◆ Exercise description:
Output every line of the listing below word for word, with no changes.

[Structure-from-motion data]
'''

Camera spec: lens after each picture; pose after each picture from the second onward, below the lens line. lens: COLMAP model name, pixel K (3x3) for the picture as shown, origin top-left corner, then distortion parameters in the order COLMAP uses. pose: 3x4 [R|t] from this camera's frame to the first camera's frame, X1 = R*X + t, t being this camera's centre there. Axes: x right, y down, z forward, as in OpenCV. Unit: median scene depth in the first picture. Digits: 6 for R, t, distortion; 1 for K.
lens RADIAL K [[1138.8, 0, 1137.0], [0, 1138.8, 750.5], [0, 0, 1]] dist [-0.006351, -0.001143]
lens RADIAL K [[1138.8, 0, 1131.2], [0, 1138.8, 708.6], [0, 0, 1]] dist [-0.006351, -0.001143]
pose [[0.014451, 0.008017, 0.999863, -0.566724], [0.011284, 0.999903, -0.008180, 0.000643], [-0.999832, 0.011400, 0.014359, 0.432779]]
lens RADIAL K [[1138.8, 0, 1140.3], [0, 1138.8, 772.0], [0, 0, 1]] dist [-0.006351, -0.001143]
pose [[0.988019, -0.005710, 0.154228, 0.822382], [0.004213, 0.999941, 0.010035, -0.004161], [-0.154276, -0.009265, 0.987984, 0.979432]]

'''

◆ Written solution:
Camera spec: lens after each picture; pose after each picture from the second onward, below the lens line. lens: COLMAP model name, pixel K (3x3) for the picture as shown, origin top-left corner, then distortion parameters in the order COLMAP uses. pose: 3x4 [R|t] from this camera's frame to the first camera's frame, X1 = R*X + t, t being this camera's centre there. Axes: x right, y down, z forward, as in OpenCV. Unit: median scene depth in the first picture. Digits: 6 for R, t, distortion; 1 for K.
lens RADIAL K [[1138.8, 0, 1137.0], [0, 1138.8, 750.5], [0, 0, 1]] dist [-0.006351, -0.001143]
lens RADIAL K [[1138.8, 0, 1131.2], [0, 1138.8, 708.6], [0, 0, 1]] dist [-0.006351, -0.001143]
pose [[0.014451, 0.008017, 0.999863, -0.566724], [0.011284, 0.999903, -0.008180, 0.000643], [-0.999832, 0.011400, 0.014359, 0.432779]]
lens RADIAL K [[1138.8, 0, 1140.3], [0, 1138.8, 772.0], [0, 0, 1]] dist [-0.006351, -0.001143]
pose [[0.988019, -0.005710, 0.154228, 0.822382], [0.004213, 0.999941, 0.010035, -0.004161], [-0.154276, -0.009265, 0.987984, 0.979432]]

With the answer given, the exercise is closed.